What to produce
Among the entries below, copy only the span from the line containing "目指すはアドエビスのデータを" through the line containing "うという、なんともけしからんクッキークリッカー系ゲ". Do so exactly, and skip the pictures.

Records for this exercise
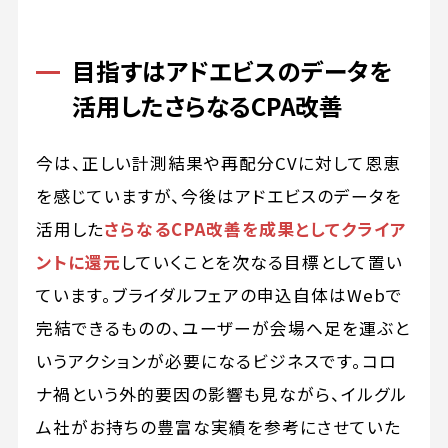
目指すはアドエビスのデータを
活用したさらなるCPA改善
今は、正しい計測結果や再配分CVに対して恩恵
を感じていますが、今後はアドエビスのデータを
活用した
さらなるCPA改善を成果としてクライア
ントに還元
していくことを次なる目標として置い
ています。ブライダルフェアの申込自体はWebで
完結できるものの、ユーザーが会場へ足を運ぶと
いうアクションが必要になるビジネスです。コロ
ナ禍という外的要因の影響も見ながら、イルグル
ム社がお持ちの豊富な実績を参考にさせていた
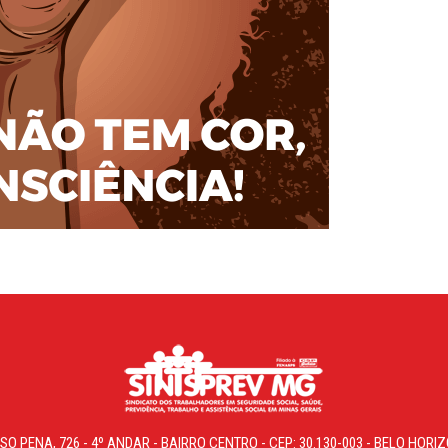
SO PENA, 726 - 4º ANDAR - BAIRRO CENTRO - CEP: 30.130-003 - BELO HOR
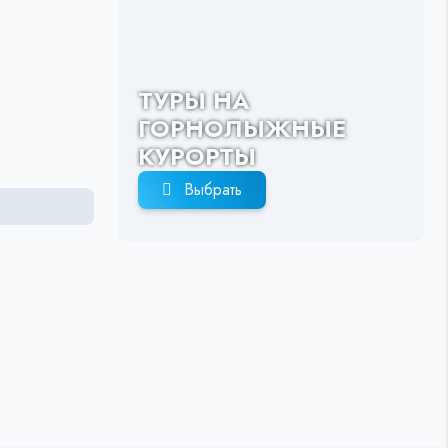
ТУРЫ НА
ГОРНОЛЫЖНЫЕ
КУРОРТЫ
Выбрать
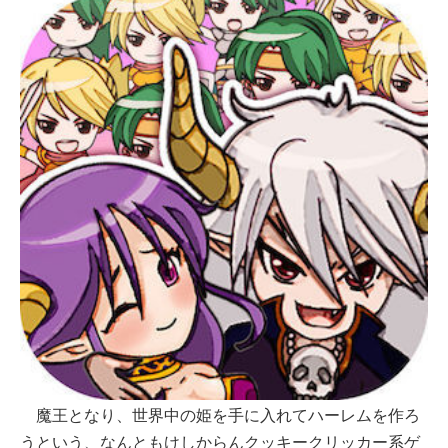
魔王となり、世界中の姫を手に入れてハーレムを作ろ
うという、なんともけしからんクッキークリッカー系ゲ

==

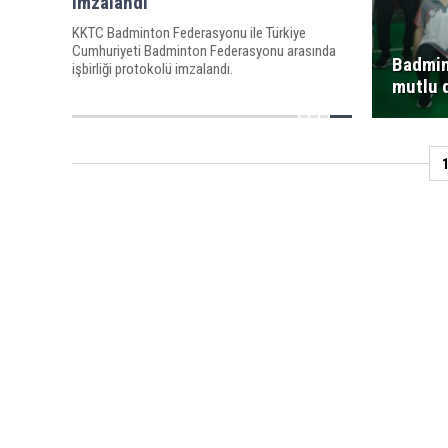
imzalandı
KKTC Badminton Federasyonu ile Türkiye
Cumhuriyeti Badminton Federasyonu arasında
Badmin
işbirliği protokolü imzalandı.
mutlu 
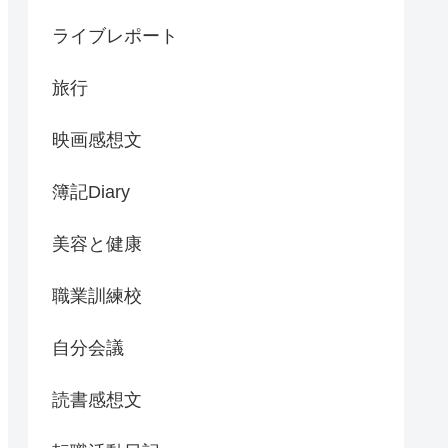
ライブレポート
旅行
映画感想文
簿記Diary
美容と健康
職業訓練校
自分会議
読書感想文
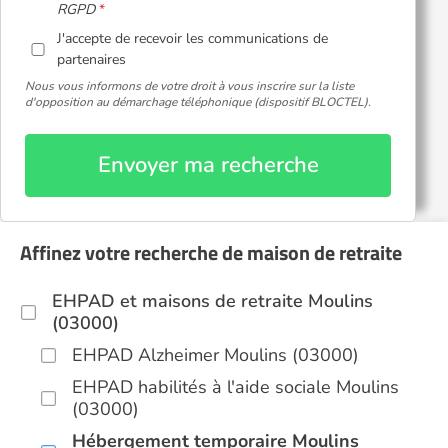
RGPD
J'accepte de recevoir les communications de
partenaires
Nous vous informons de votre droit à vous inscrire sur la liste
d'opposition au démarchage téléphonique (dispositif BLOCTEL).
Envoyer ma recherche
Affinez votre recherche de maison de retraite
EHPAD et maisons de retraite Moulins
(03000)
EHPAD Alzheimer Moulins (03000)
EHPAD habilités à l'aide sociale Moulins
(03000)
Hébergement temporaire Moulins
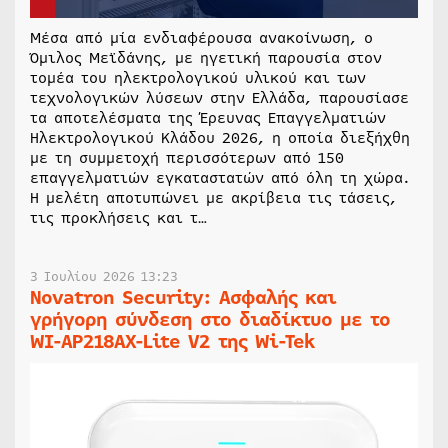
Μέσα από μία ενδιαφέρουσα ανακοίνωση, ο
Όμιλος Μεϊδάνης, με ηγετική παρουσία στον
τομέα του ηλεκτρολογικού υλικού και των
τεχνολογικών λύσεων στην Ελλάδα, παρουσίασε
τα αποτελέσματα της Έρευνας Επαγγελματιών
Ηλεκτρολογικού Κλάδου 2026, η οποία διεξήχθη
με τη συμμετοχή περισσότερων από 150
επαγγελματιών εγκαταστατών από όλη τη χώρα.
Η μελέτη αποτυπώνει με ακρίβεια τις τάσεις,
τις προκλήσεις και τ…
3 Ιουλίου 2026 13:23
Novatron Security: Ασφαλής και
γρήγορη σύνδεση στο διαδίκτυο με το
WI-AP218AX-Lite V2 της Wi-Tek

--

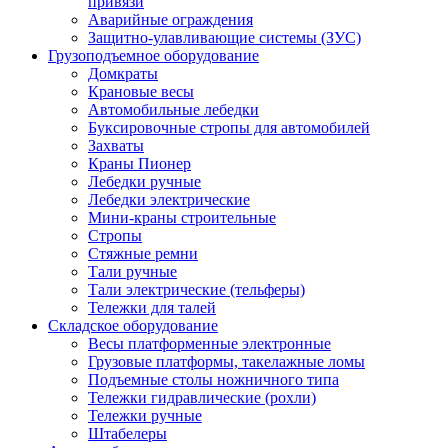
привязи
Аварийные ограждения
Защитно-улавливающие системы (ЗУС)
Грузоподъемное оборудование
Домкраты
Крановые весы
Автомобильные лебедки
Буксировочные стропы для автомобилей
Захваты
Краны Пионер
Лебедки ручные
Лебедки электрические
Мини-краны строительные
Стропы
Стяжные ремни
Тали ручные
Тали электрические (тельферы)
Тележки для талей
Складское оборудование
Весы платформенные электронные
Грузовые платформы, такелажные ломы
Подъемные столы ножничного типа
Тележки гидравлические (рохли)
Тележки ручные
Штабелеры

Exercise answer
目指すはアドエビスのデータを
活用したさらなるCPA改善
今は、正しい計測結果や再配分CVに対して恩恵
を感じていますが、今後はアドエビスのデータを
活用した
さらなるCPA改善を成果としてクライア
ントに還元
していくことを次なる目標として置い
ています。ブライダルフェアの申込自体はWebで
完結できるものの、ユーザーが会場へ足を運ぶと
いうアクションが必要になるビジネスです。コロ
ナ禍という外的要因の影響も見ながら、イルグル
ム社がお持ちの豊富な実績を参考にさせていた
SO PENA, 726 - 4º ANDAR - BAIRRO CENTRO - CEP: 30.130-003 - BELO HOR
ТУРЫ НА
ГОРНОЛЫЖНЫЕ
КУРОРТЫ
Выбрать
魔王となり、世界中の姫を手に入れてハーレムを作ろ
うという、なんともけしからんクッキークリッカー系ゲ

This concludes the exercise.